■ EXERCISE DESCRIPTION:
Write the records below as a JSON list of strings, with one string per line and no blank lines. Leave out the picture lines.

■ DATA FOR REVIEW:
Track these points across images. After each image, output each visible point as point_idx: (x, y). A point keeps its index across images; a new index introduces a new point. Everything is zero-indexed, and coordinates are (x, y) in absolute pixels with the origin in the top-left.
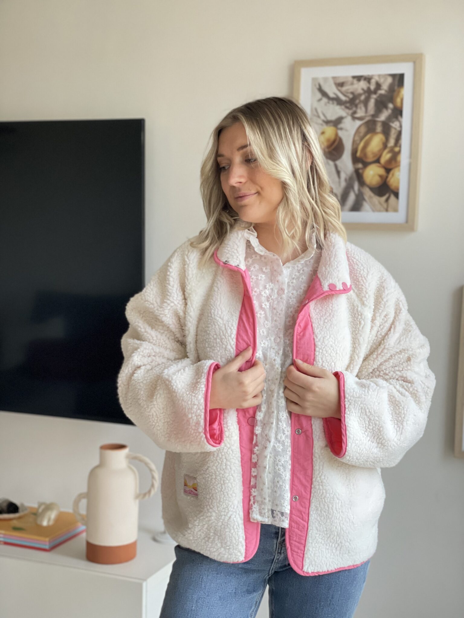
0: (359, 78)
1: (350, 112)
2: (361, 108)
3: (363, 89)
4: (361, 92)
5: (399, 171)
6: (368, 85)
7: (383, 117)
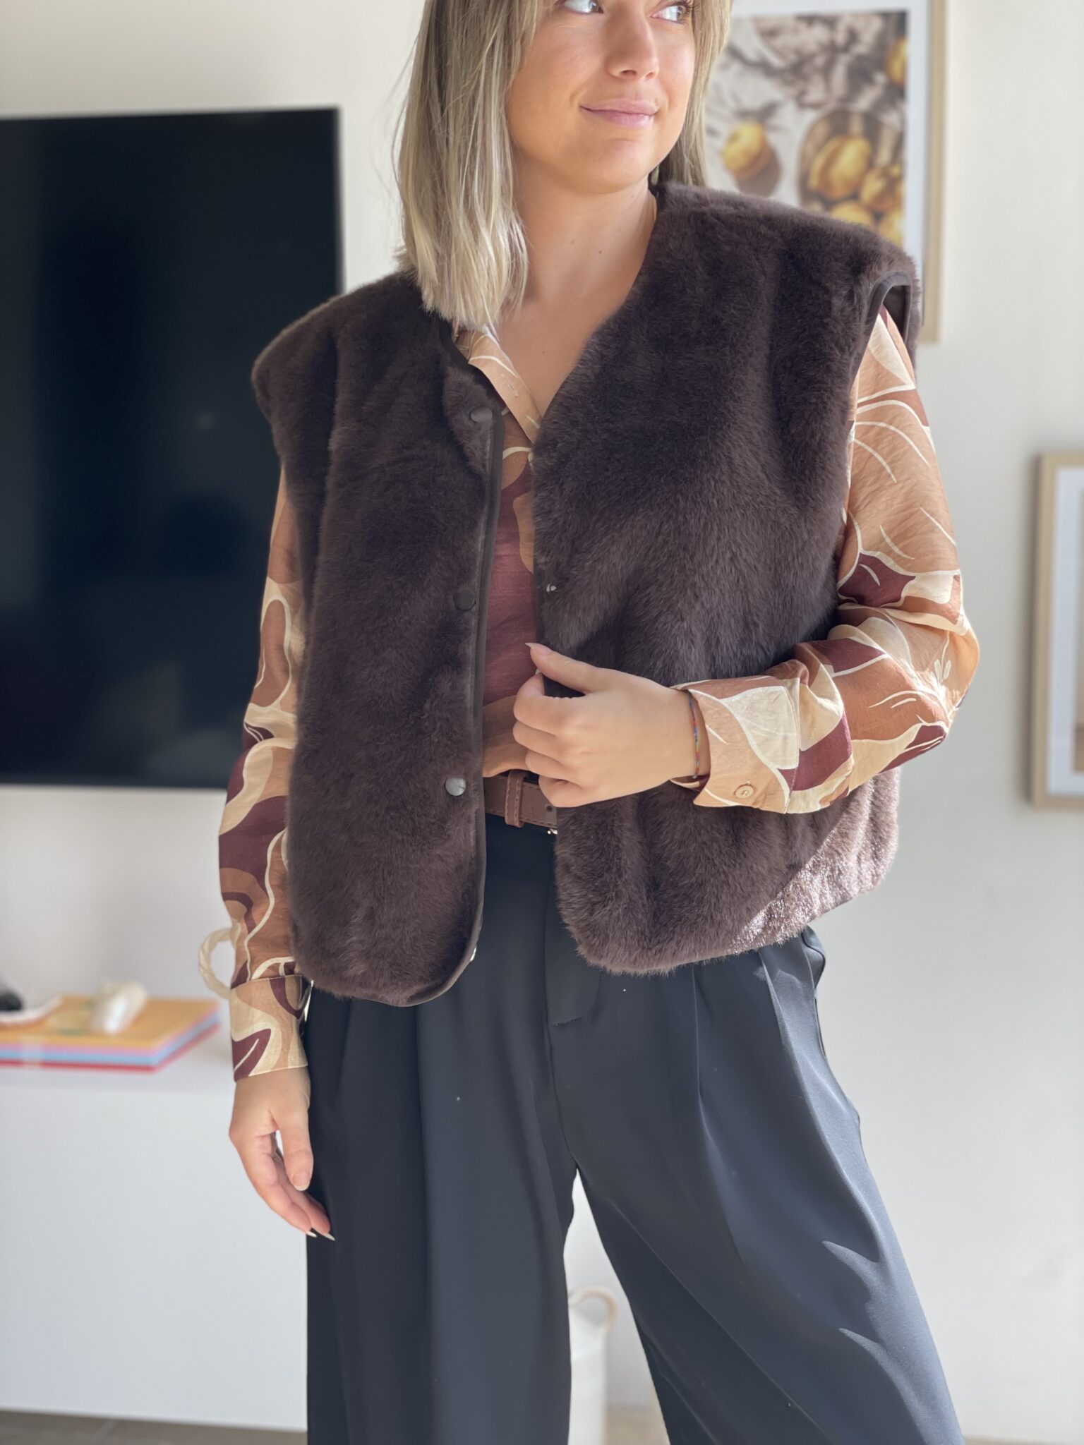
0: (810, 20)
1: (792, 91)
2: (815, 83)
3: (819, 44)
4: (815, 48)
5: (902, 217)
6: (830, 34)
7: (865, 101)
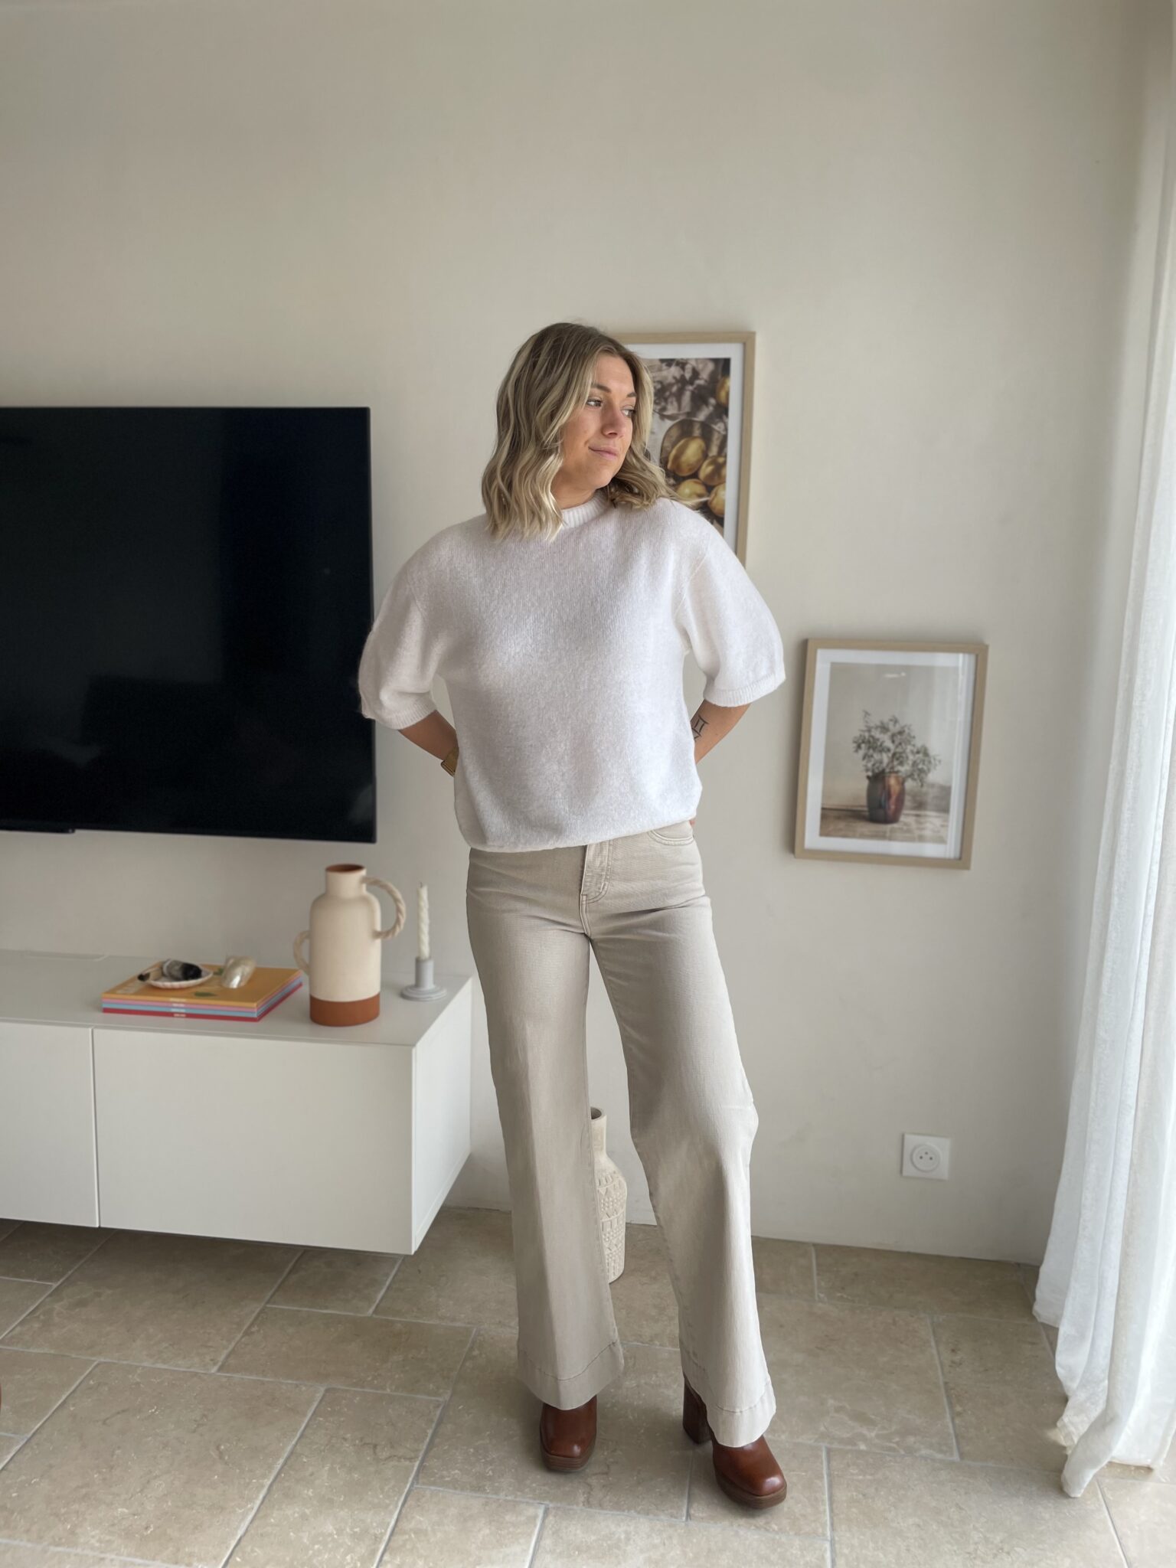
0: (669, 362)
2: (672, 403)
3: (675, 378)
4: (673, 381)
5: (724, 488)
6: (682, 372)
7: (702, 416)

■ TASK ANSWER:
[
  "Track these points across images. After each image, output each visible point as point_idx: (x, y). A point keeps its index across images; a new index introduces a new point. Everything is zero-indexed, and coordinates are (x, y) in absolute pixels with the origin in the top-left.",
  "0: (359, 78)",
  "1: (350, 112)",
  "2: (361, 108)",
  "3: (363, 89)",
  "4: (361, 92)",
  "5: (399, 171)",
  "6: (368, 85)",
  "7: (383, 117)",
  "0: (810, 20)",
  "1: (792, 91)",
  "2: (815, 83)",
  "3: (819, 44)",
  "4: (815, 48)",
  "5: (902, 217)",
  "6: (830, 34)",
  "7: (865, 101)",
  "0: (669, 362)",
  "2: (672, 403)",
  "3: (675, 378)",
  "4: (673, 381)",
  "5: (724, 488)",
  "6: (682, 372)",
  "7: (702, 416)"
]